* _Goal of the exercise_
Copy out each line below in which the string "size" appears.

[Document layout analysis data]
<<<<

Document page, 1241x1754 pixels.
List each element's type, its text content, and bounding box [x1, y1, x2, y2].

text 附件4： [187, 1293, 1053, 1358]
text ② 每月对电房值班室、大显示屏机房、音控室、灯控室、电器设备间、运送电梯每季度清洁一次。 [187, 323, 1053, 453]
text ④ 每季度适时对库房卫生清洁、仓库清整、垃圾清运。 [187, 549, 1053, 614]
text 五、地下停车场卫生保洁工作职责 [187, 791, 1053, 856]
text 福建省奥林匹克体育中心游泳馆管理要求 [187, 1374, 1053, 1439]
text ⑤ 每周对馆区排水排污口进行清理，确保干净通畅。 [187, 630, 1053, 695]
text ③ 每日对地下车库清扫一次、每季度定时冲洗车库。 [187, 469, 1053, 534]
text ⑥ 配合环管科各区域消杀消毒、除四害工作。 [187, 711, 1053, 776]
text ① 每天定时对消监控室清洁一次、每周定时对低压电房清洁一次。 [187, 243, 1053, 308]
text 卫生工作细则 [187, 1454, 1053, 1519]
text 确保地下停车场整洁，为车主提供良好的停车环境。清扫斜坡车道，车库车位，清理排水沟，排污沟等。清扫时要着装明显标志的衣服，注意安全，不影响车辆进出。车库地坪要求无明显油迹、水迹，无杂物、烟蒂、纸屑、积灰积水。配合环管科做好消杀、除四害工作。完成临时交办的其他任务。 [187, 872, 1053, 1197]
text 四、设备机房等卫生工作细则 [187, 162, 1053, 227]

>>>>
<<<<

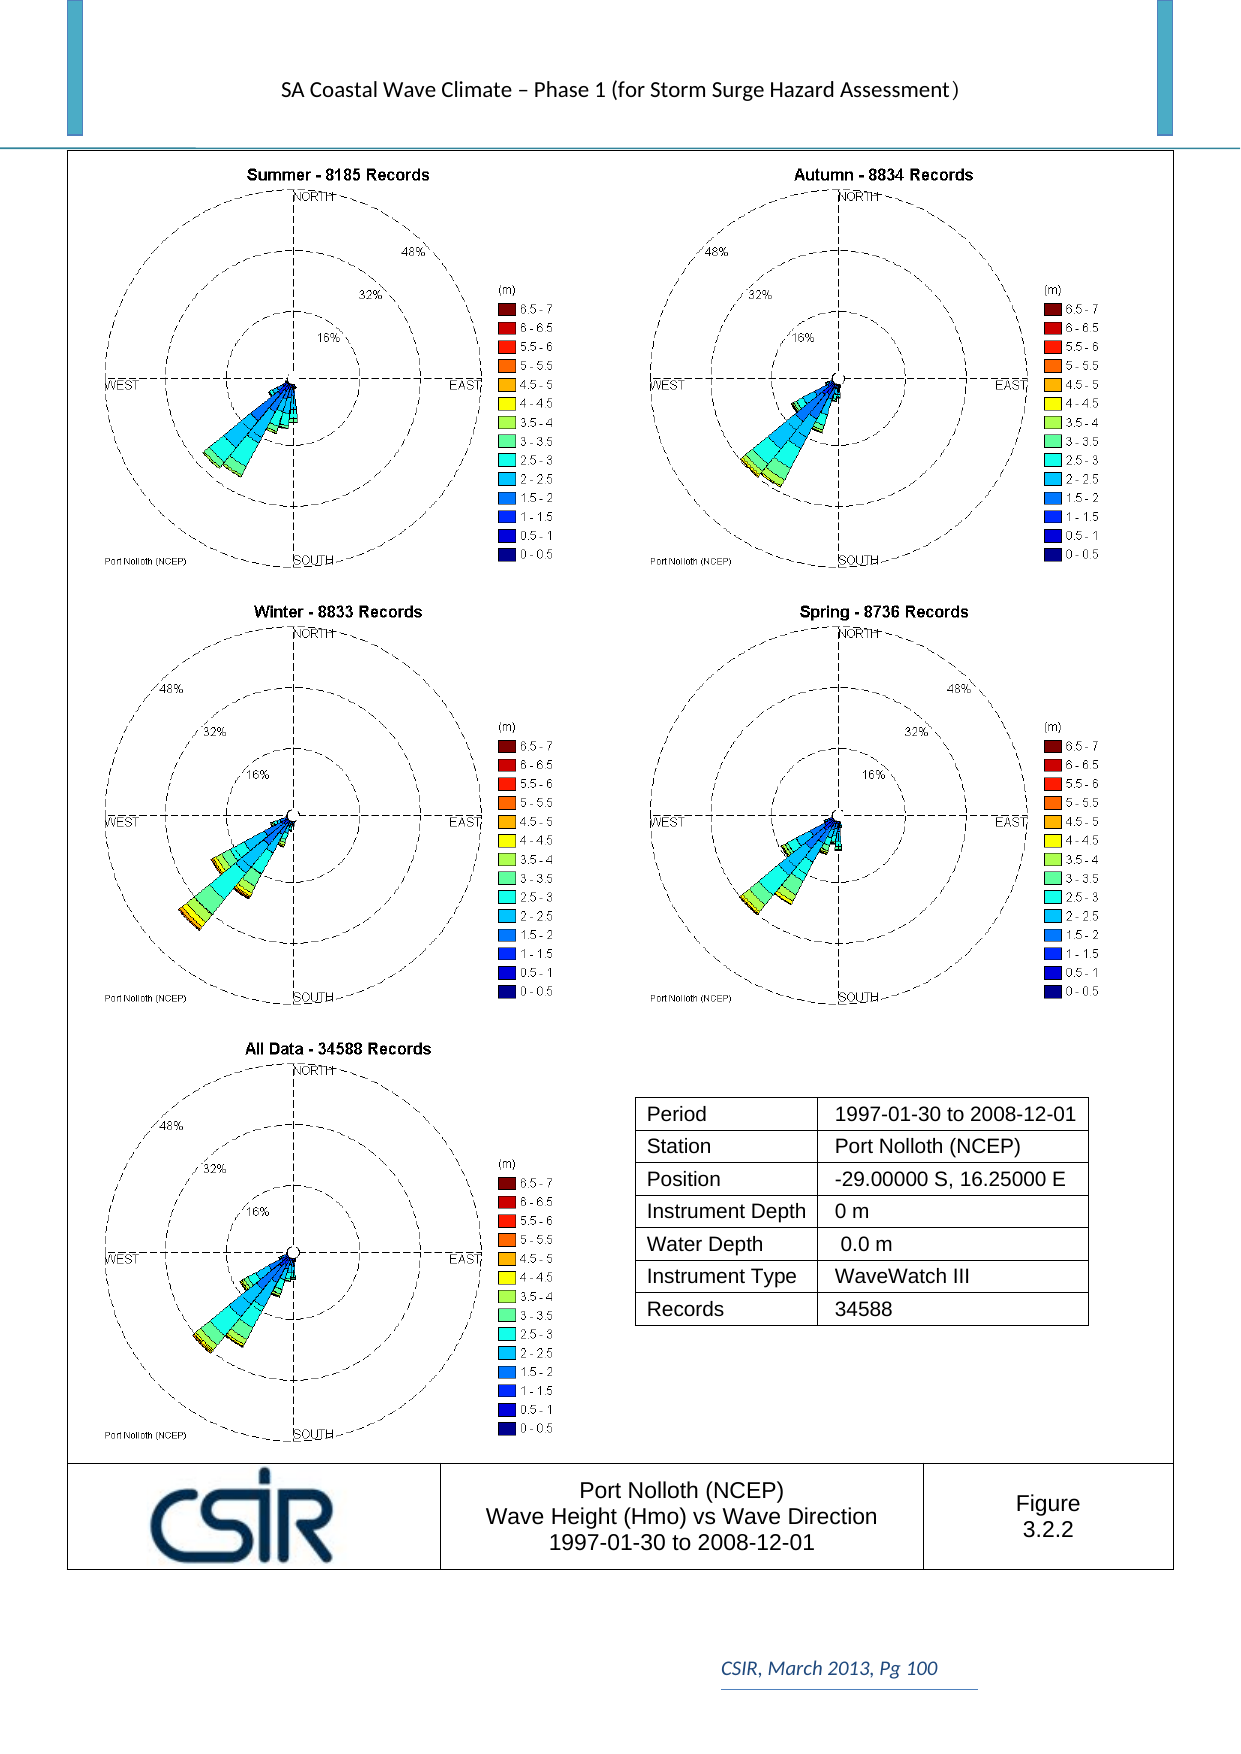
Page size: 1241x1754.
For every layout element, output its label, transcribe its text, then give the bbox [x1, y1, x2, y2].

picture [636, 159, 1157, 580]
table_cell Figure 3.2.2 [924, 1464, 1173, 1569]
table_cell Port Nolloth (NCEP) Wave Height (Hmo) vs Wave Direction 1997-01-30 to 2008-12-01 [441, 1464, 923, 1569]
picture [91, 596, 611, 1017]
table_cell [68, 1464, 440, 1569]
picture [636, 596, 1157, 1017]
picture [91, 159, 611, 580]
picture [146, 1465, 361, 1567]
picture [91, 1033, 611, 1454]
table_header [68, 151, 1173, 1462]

>>>>
<<<<

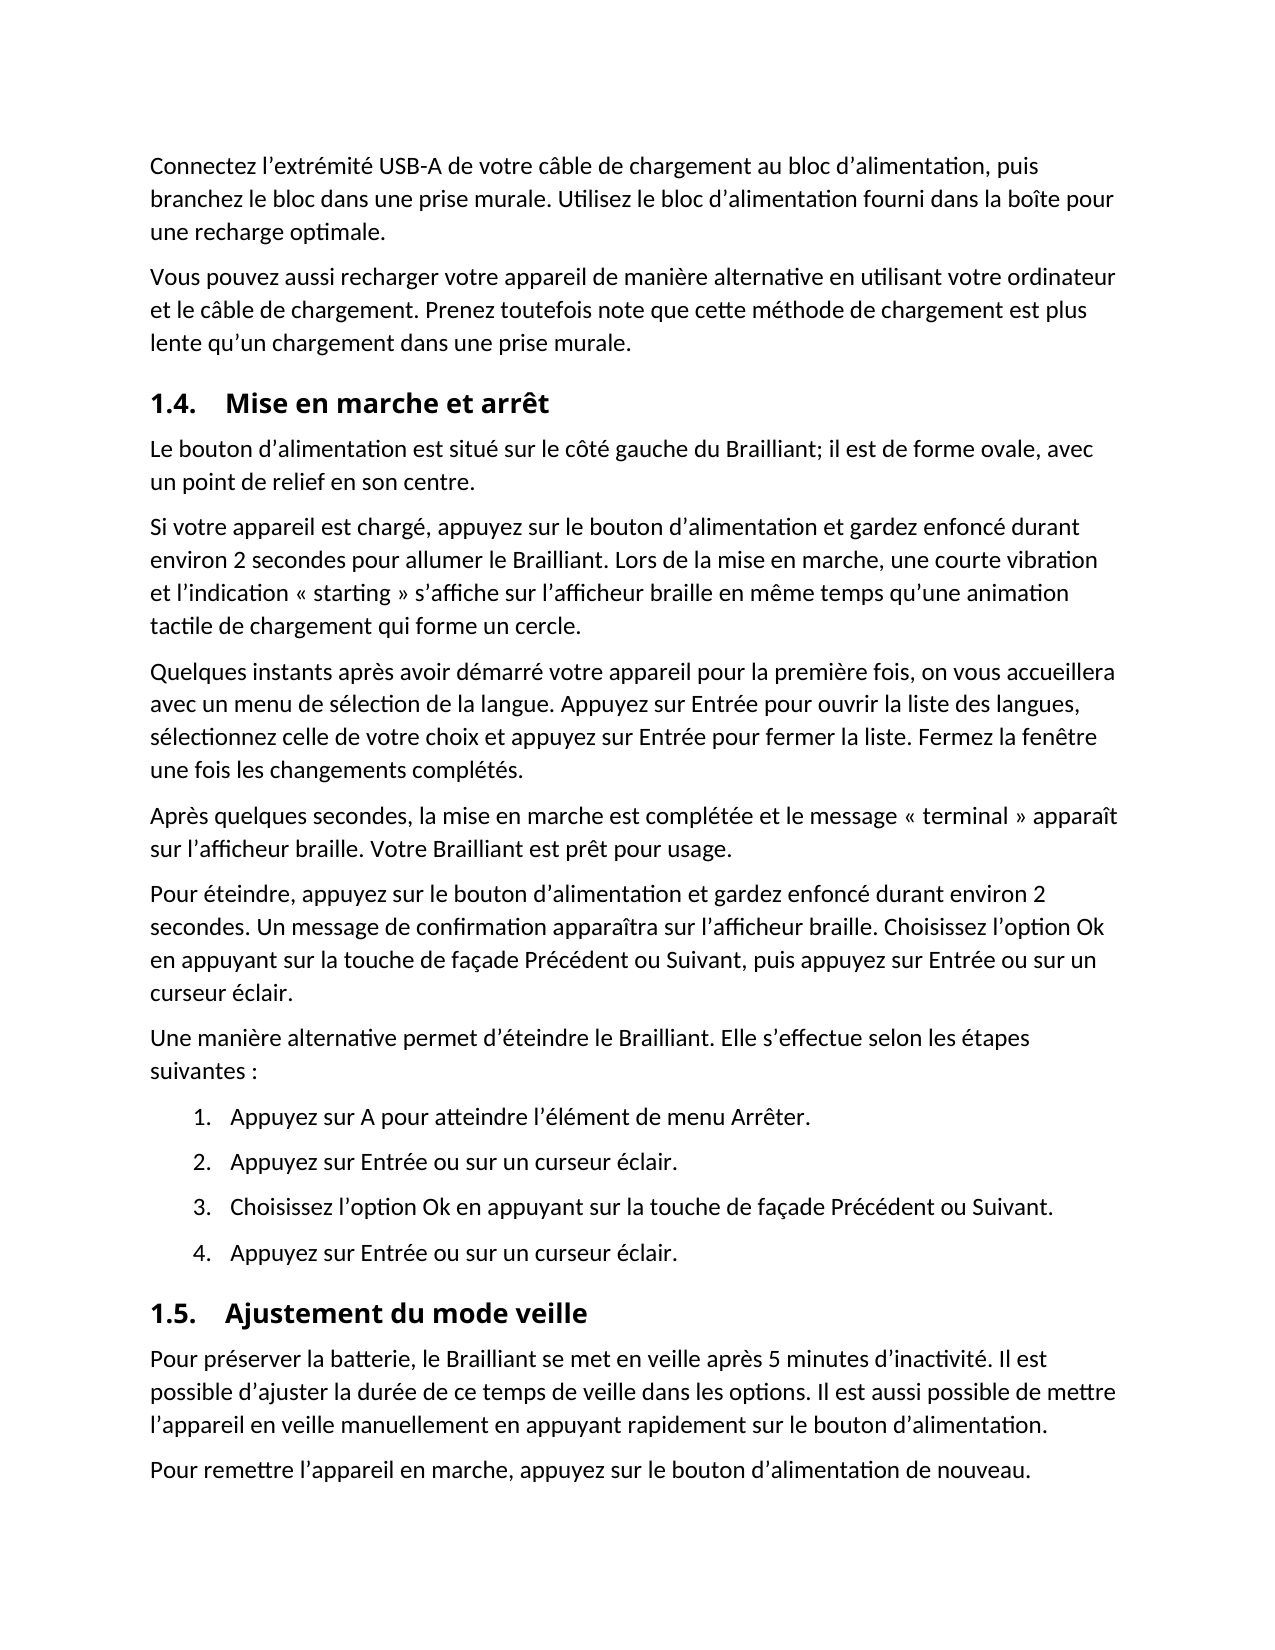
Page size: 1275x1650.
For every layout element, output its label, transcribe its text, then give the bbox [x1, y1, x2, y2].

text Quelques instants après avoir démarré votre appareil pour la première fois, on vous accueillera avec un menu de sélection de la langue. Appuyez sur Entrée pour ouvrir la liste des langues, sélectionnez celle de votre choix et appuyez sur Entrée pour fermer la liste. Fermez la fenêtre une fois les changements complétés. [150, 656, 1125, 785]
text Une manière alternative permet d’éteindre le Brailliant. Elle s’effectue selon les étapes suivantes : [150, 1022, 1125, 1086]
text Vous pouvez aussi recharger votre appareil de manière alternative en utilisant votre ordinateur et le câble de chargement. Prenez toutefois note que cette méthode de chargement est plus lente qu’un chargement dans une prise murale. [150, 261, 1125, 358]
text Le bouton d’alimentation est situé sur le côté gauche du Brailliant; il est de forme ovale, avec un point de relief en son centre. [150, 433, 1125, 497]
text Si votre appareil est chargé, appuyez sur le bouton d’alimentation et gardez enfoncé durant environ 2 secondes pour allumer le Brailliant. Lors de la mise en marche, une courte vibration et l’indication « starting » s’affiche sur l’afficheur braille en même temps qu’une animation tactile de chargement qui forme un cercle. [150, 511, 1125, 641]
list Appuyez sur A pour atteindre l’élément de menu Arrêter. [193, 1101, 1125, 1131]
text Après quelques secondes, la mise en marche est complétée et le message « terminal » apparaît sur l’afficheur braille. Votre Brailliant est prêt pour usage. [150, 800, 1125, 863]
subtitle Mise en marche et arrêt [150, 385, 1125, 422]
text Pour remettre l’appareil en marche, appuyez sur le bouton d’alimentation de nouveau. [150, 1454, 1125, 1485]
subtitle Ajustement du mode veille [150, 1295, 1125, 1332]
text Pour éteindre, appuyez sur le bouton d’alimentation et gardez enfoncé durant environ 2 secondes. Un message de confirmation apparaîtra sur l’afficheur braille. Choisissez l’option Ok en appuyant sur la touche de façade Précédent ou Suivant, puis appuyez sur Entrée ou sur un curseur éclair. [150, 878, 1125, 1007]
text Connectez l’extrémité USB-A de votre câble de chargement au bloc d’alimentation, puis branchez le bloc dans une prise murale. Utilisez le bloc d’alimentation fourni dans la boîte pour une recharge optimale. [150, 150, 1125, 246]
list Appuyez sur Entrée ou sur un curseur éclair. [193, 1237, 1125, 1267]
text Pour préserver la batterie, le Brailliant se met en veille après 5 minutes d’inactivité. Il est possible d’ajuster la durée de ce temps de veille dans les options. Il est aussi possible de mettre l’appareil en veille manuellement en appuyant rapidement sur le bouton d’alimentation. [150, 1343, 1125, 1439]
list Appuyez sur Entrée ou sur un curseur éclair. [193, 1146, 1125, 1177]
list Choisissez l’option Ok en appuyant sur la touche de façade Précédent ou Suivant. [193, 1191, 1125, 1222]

>>>>

* _Result of the task_
Page size: 1241x1754.
Page size: 1275x1650.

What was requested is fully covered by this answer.